The Bourgeois sculpture made the cut after being vetted by experts, including people from the Seattle Art Museum and the city of Seattle and folks representing the estate of Stu Smailes -- he's the art lover who left $1 million in his will to Seattle for an art project.
Smailes was a Safeco insurance executive who appreciated art masterpieces, including classical heroic nudes such as Michelangelo's David in Europe. He died in 2002, but his will set forth rules for an art piece: that it be classical, include a realistic-looking nude male and have a fountain.
"Father and Son" will feature all three.
So, how to explain the anger and fear?
As I sought explanations with an art museum spokeswoman, it became clear. She dropped the H-bomb: homosexual. Smailes was gay.
Now I get it.
All gay men are pedophiles.
A gay man who backs a work of art that features a nude male adult and a boy is promoting pedophilia.
The use of an elderly female artist who uses a deceptive title for her work is just a clever ruse to mask a deeper evil.
What a warped line of thinking.
"We don't condone pedophilia nor would we condone an artist who did," says Lisa Corrin, the museum's artistic lead for the sculpture park.
Corrin asks: "Had it been a mother and child would it have caused such a kerfuffle?"
The answer is no.
What is happening here shows the danger of when public homophobia -- along with fears about pedophilia -- gets mapped into art that is no way overtly sexual.

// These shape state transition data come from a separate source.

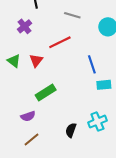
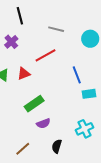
red triangle: (36, 60) -> (24, 74), turned 32
purple semicircle: (28, 116) -> (43, 123), moved
black semicircle: (71, 130) -> (57, 146), moved

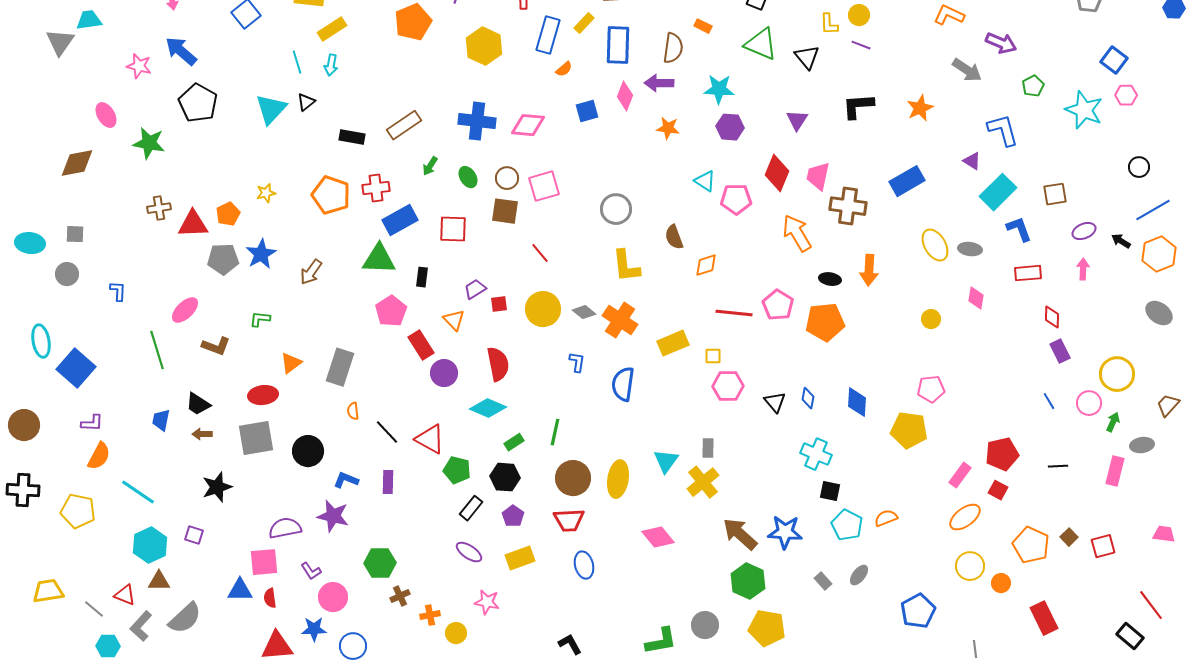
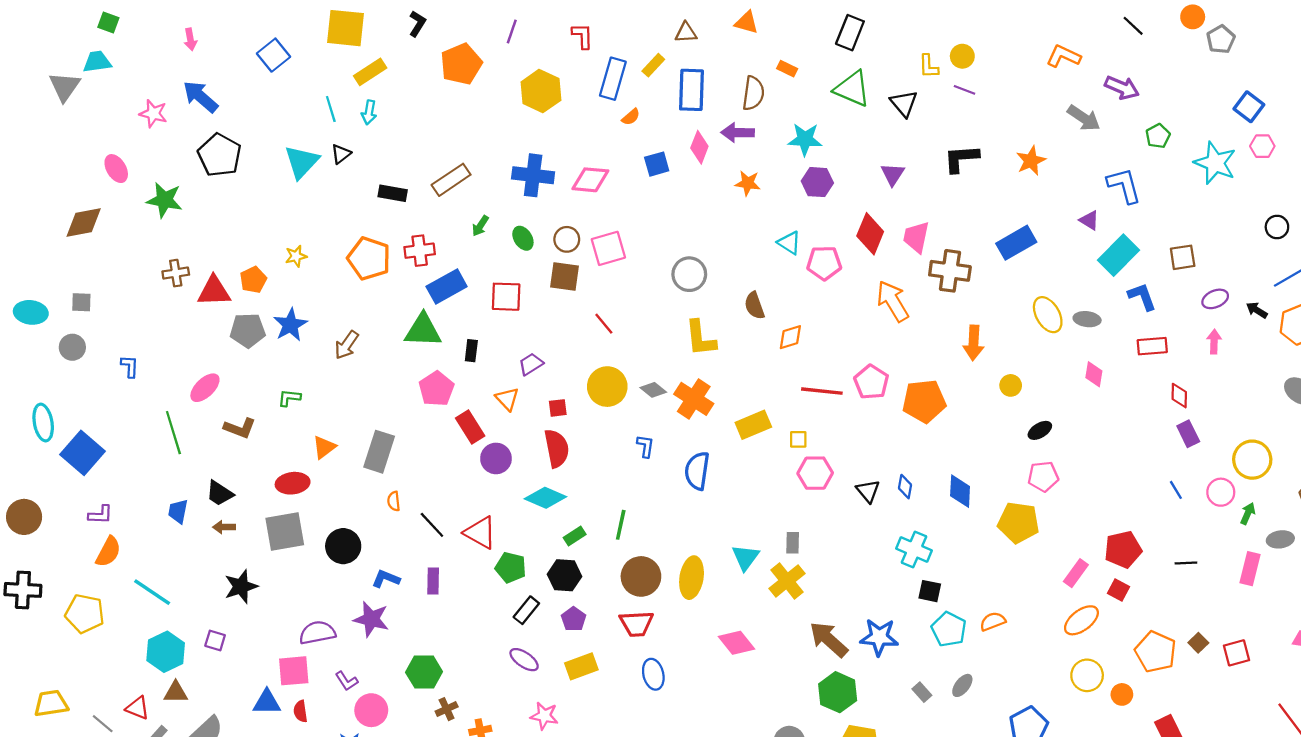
black ellipse: (830, 279) -> (1040, 430), moved, turned -40
red square: (499, 304) -> (558, 408), moved
yellow circle: (931, 319) -> (1011, 385), moved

People who are not fully informed but possess a political or moral agenda are sexualizing art in the worst way.
These same people don't say boo about art or ads with girls in skimpy outfits that scream out sex.
Society and the art world have a hard enough time portraying relationships between fathers and sons with emotional truth.
You'd think that folks -- especially those on the right -- would jump at the chance to embrace something that uses artistic expression to capture one of life's vital bonds, that between father and son.
Isn't this really what family values are all about?